# oh my!



## hellohefalump (7 Jan 2009)

The RO water in my water butt outside has frozen!


----------



## Joecoral (7 Jan 2009)

'tis rather cold out!


----------



## andy (7 Jan 2009)

My koi pond has frozen...first time ever !!!


----------



## Nick16 (7 Jan 2009)

the lake in my local town froze and at lunch me and some of my mates, went and played ice hocky and football on it for a laugh. we were like skating on it, just with out flat soled shoes!  we were halfway across for like the 5th time and it cracked, we saw the crack go straight past us and to the other side, it was scary so we legged it so fast, even on ice. great fun though, never eaten a subway sitting in the middle of a frozen lake.


----------



## aaronnorth (7 Jan 2009)

> we legged it so fast



you must have some good grips on your shoes lol!

we have had no snow, and minimal ice, yet 5mins down the road outside my Aunties they have had the lot!


----------



## Nick16 (7 Jan 2009)

well we managed to get into a run - just! like in the ice age film where you see the crack, it was exactly like that and the noise was really wierd! it must have been 3 or 4 inches thick at least as we chucked a concrete paving slab at it corner first and it didnt even break through.


----------



## Stu Worrall (7 Jan 2009)

I was on a job at the Alwen Reservoir Damn yesterday and that has completely frozen up and is really thick where some parts have been cracked.  didnt walk on it though as its well deep and I was the only one there so no chance of a rescue!


----------



## Thomas McMillan (7 Jan 2009)

I was speaking to someone yesterday who gets the bus to work past Trafalgar Square and hey said the fountains were frozen!


----------



## Ed Seeley (7 Jan 2009)

aaronnorth said:
			
		

> > we legged it so fast
> 
> 
> 
> ...



Not too bad here either!  I haven't had to scrape my car for the last two days!  Been a bit of ice on the pond though.  I do have Madieran, Canary Island and other subtropicals here thought that survive outside, though I'm thinking this winter might finish them off!


----------



## Goodygumdrops (8 Jan 2009)

Nick16 said:
			
		

> well we managed to get into a run - just! like in the ice age film where you see the crack, it was exactly like that and the noise was really wierd! it must have been 3 or 4 inches thick at least as we chucked a concrete paving slab at it corner first and it didnt even break through.



Nice.


----------



## Nick16 (8 Jan 2009)

some pictures 





im on the left!!


----------



## Goodygumdrops (8 Jan 2009)

I take it you don't watch Emmerdale then?


----------



## Joecoral (8 Jan 2009)

Nick16 said:
			
		

> im on the left!!



Aww bless, you look so young!  



			
				Goodygumdrops said:
			
		

> I take it you don't watch Emmerdale then?



That was Eastenders wasn't it?


----------



## Garuf (8 Jan 2009)

Asking for trouble.

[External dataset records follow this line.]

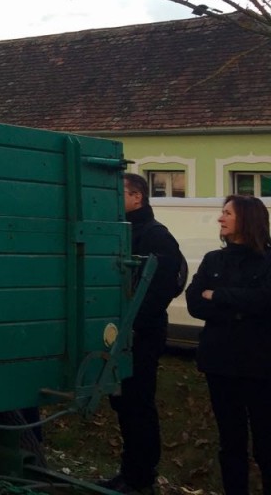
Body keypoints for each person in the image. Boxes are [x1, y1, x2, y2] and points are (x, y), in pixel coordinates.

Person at [99, 173, 186, 495]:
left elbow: (162, 286)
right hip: (117, 334)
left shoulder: (155, 235)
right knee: (123, 404)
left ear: (138, 197)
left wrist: (134, 323)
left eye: (118, 191)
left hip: (141, 335)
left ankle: (141, 476)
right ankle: (130, 471)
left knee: (138, 404)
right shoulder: (117, 231)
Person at [186, 195, 271, 495]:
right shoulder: (213, 259)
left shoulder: (267, 261)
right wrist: (240, 306)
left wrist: (219, 296)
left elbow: (264, 301)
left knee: (266, 442)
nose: (220, 219)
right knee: (230, 441)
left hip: (260, 367)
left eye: (227, 213)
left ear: (247, 219)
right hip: (220, 364)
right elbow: (195, 302)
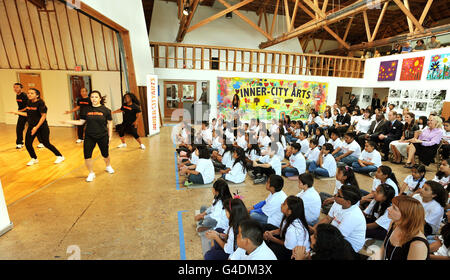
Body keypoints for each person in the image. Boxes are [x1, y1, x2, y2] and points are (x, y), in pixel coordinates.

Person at [62, 91, 115, 181]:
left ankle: (108, 166)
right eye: (92, 97)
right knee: (87, 156)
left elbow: (110, 123)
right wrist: (68, 121)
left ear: (100, 98)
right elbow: (81, 122)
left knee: (105, 154)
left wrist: (110, 136)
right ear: (90, 99)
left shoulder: (106, 110)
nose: (94, 99)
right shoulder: (86, 109)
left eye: (96, 97)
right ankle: (91, 173)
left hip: (102, 135)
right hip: (89, 136)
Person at [9, 88, 65, 166]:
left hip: (42, 127)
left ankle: (60, 156)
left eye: (32, 93)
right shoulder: (28, 103)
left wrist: (36, 127)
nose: (29, 94)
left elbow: (43, 117)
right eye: (28, 93)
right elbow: (28, 114)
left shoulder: (41, 104)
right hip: (31, 126)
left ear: (37, 95)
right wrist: (17, 112)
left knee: (46, 143)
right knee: (28, 144)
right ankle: (34, 158)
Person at [314, 184, 366, 254]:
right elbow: (328, 218)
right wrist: (314, 230)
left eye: (338, 195)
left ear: (348, 202)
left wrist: (316, 237)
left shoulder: (353, 216)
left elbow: (337, 238)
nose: (335, 195)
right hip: (335, 233)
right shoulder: (338, 202)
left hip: (348, 244)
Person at [380, 195, 429, 260]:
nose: (388, 208)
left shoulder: (418, 244)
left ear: (406, 216)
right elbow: (383, 248)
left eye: (394, 208)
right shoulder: (394, 224)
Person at [263, 196, 311, 260]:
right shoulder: (290, 217)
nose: (281, 204)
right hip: (289, 242)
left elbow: (287, 247)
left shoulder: (292, 229)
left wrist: (272, 238)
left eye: (284, 204)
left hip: (294, 253)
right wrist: (272, 232)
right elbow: (282, 229)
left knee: (271, 248)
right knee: (267, 226)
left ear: (289, 211)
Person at [13, 83, 43, 149]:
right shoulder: (17, 95)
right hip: (22, 114)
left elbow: (27, 107)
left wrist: (19, 111)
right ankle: (19, 143)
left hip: (29, 113)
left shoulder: (24, 95)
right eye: (14, 87)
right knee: (19, 128)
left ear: (21, 88)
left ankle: (42, 142)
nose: (15, 89)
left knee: (34, 127)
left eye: (17, 87)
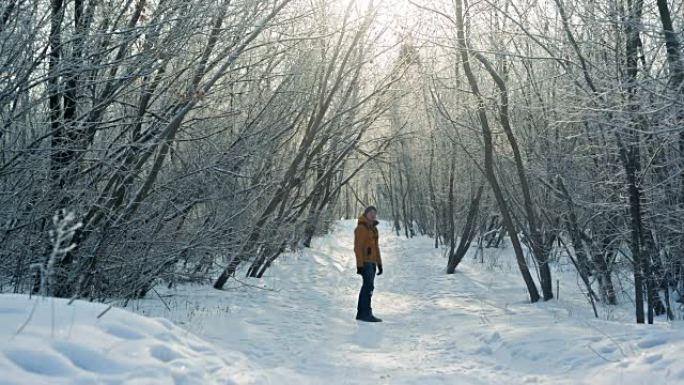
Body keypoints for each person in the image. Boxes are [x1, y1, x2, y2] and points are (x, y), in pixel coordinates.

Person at [354, 206, 383, 322]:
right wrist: (359, 265)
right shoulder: (361, 228)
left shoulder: (374, 229)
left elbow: (376, 247)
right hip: (365, 262)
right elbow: (358, 247)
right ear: (366, 214)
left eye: (374, 213)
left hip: (372, 262)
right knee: (368, 287)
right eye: (371, 213)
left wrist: (379, 263)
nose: (373, 215)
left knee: (368, 287)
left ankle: (363, 312)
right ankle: (364, 313)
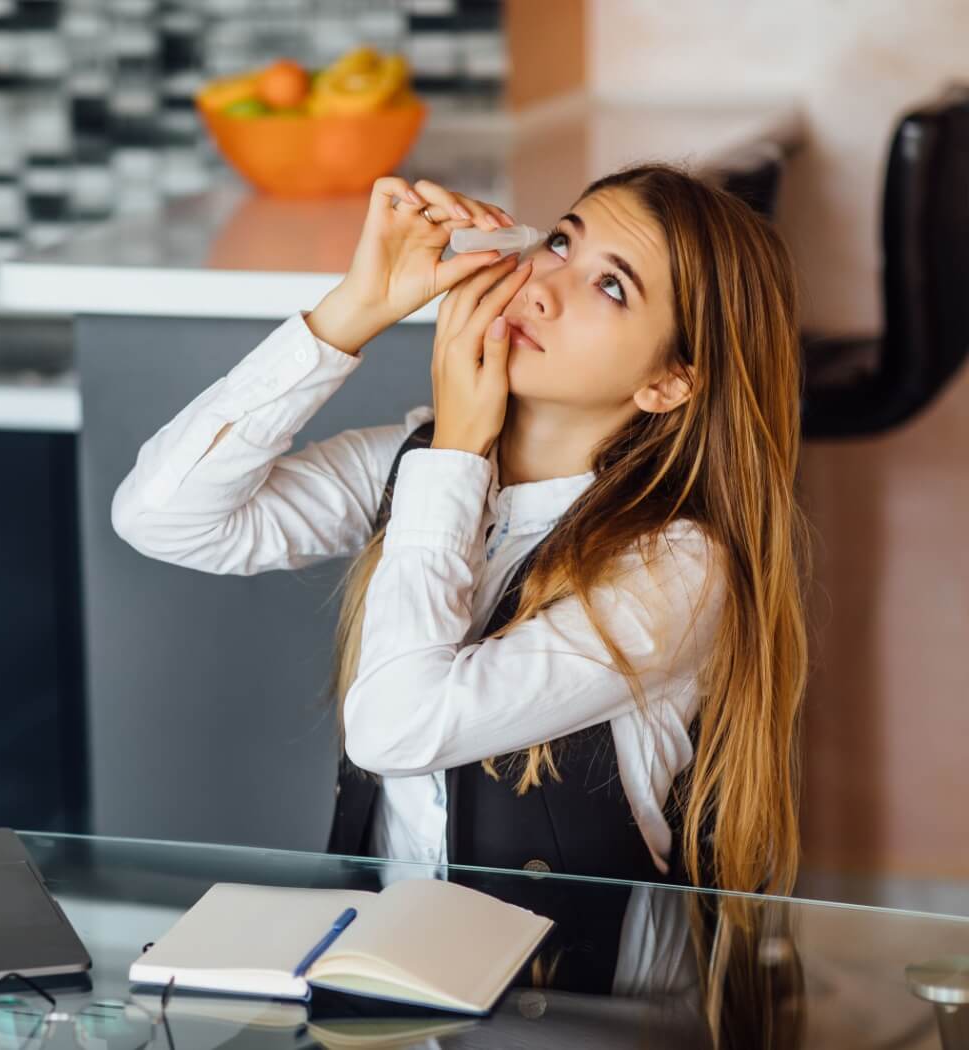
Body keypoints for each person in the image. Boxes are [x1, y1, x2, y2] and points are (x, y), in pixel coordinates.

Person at [111, 162, 811, 894]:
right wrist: (354, 310)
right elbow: (163, 516)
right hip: (392, 969)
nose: (540, 287)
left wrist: (455, 455)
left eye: (612, 285)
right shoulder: (415, 462)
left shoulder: (675, 567)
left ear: (668, 383)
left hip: (575, 1003)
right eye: (563, 244)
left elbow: (394, 728)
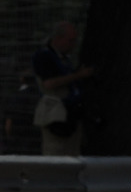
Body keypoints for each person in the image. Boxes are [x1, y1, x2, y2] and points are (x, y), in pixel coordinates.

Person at [32, 21, 94, 156]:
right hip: (55, 113)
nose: (72, 45)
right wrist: (77, 76)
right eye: (70, 41)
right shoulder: (44, 56)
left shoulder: (64, 58)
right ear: (58, 38)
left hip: (70, 113)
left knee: (73, 153)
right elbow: (48, 83)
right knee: (55, 154)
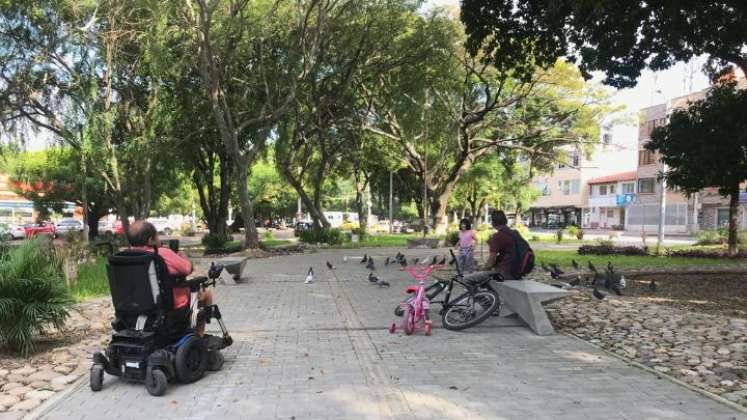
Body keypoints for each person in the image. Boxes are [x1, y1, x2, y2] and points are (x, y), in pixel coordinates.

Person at [126, 220, 213, 336]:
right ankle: (199, 336)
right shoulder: (162, 253)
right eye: (157, 236)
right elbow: (188, 269)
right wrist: (183, 257)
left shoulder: (126, 257)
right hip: (170, 306)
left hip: (136, 307)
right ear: (150, 240)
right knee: (207, 292)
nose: (159, 239)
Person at [462, 209, 516, 284]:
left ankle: (482, 295)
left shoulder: (498, 236)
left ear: (493, 222)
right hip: (516, 272)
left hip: (505, 273)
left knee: (466, 279)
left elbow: (490, 263)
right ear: (505, 221)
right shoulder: (514, 233)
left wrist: (482, 269)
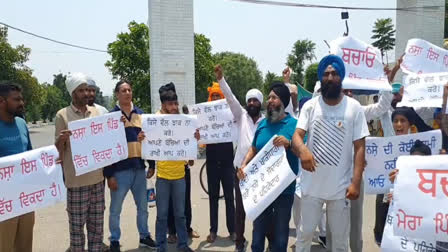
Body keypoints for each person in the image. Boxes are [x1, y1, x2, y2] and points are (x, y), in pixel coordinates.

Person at [293, 55, 369, 252]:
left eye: (334, 73)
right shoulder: (310, 106)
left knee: (340, 243)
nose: (330, 77)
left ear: (341, 77)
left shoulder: (354, 107)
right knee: (304, 236)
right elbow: (297, 136)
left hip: (340, 189)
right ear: (321, 78)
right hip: (311, 189)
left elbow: (360, 147)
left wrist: (355, 182)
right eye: (326, 74)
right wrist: (303, 151)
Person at [237, 81, 299, 252]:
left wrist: (289, 143)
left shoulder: (294, 125)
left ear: (283, 101)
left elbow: (303, 151)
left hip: (283, 192)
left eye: (274, 97)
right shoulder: (263, 124)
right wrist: (244, 165)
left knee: (279, 239)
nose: (269, 100)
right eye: (269, 97)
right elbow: (254, 148)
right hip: (262, 190)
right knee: (257, 239)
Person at [214, 65, 264, 252]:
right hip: (240, 171)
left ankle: (260, 242)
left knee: (260, 209)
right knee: (240, 211)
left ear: (260, 103)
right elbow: (230, 97)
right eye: (249, 100)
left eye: (255, 100)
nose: (252, 103)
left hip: (259, 171)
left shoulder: (265, 121)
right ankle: (239, 243)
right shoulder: (241, 115)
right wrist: (221, 79)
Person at [103, 80, 156, 252]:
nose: (127, 93)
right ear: (117, 94)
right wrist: (109, 174)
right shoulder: (110, 118)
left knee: (143, 207)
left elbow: (150, 141)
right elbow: (106, 147)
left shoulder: (141, 115)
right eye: (123, 90)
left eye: (129, 90)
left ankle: (144, 236)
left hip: (139, 168)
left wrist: (152, 165)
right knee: (115, 209)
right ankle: (115, 240)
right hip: (119, 172)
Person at [55, 73, 105, 252]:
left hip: (98, 181)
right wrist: (62, 140)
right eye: (81, 90)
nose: (86, 93)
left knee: (97, 230)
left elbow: (105, 140)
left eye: (87, 89)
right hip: (76, 183)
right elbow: (57, 151)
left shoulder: (97, 112)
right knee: (77, 232)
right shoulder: (62, 115)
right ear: (73, 93)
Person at [152, 82, 196, 252]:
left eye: (176, 103)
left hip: (180, 176)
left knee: (180, 214)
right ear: (163, 105)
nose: (174, 107)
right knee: (162, 216)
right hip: (162, 177)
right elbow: (149, 143)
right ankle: (160, 247)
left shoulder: (183, 122)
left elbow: (190, 157)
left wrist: (194, 139)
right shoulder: (155, 120)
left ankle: (183, 245)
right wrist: (143, 137)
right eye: (171, 104)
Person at [0, 82, 35, 252]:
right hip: (3, 202)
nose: (22, 103)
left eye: (22, 99)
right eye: (16, 100)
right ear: (2, 101)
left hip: (25, 198)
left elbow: (30, 156)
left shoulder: (21, 123)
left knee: (25, 244)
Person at [204, 81, 236, 243]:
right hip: (211, 161)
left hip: (227, 161)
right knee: (213, 197)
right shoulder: (204, 115)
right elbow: (200, 136)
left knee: (230, 197)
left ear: (223, 97)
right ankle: (213, 230)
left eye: (219, 95)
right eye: (213, 95)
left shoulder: (229, 113)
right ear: (210, 97)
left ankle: (233, 230)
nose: (216, 98)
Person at [166, 105, 200, 243]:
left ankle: (187, 229)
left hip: (183, 168)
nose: (174, 108)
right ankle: (172, 232)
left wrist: (191, 155)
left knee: (186, 200)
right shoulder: (164, 126)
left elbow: (191, 158)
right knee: (170, 202)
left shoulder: (187, 127)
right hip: (168, 170)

And also, AWWWWW I remember being that young.


----------



## Joecoral (8 Jan 2009)

Garuf said:
			
		

> Asking for trouble


me? or you mean Nick standing on the frozen lake?


----------



## Garuf (8 Jan 2009)

Being on the middle of a frozen lake, the further out you go the thinner the ice.


----------



## steve2tanks (9 Jan 2009)

It was both emmerdale and eastenders that had someone go through a frozen lake(i dont like the soaps honest  )


----------



## hellohefalump (10 Jan 2009)

that looks like fun - makes me wish I was a teenage boy.  LOL   

seriously though, my water is frozen.  I can't do my water change!


----------



## steve2tanks (10 Jan 2009)

Good luck with that water change,think sunday for me up north is gona be alot warmer than it has been recently 10c,well thats what the weather man said but when do they get it right


----------



## hellohefalump (11 Jan 2009)

done the water change, it's warmer today   

Although... HORROR!!!  the freezing weather has broken my RO unit!!!!


----------



## Ed Seeley (11 Jan 2009)

Oh dear.  You can get new housings to replace that split one but the membrane may have been damaged too!


----------



## hellohefalump (11 Jan 2009)

I'm thinking of doing a diy bodge job involving silicone sealant.  

I took it down to my LFS where I bought it two and a half years ago.  I was hoping to replace the top part that's broken (I think this is the carbon bit?) and they no longer do RO units!  They suggested I either try to fix it myself, or go to RO man on the internet.

I'm thinking of just using tap water... it scuppers my plans for chocolate gouramis though.


----------



## Ed Seeley (11 Jan 2009)

hellohefalump said:
			
		

> I'm thinking of doing a diy bodge job involving silicone sealant.



There's too much pressure in there so that won't work I'm afraid.



			
				hellohefalump said:
			
		

> I took it down to my LFS where I bought it two and a half years ago.  I was hoping to replace the top part that's broken (I think this is the carbon bit?) and they no longer do RO units!  They suggested I either try to fix it myself, or go to RO man on the internet.
> 
> I'm thinking of just using tap water... it scuppers my plans for chocolate gouramis though.



RO man are very good; it's where I got my kit from and they will be able to advise you correctly if you give them a ring tomorrow.


----------



## louis_last (11 Jan 2009)

I remember back in the day the union canal froze over with ice more than a foot thick in places and everybody was on it playing ice football, ice basket ball, ice hockey, ice rollerblading, cycling etc. I even saw one fool standing in the middle with a metal chair trying to smash a hole in the ice with it.
It was seriously good fun though.


----------



## hellohefalump (13 Jan 2009)

I contacted RO MAN and they advised I get a whole new system because i've probably damaged the membranes 

So... I've bought a shiney new system


----------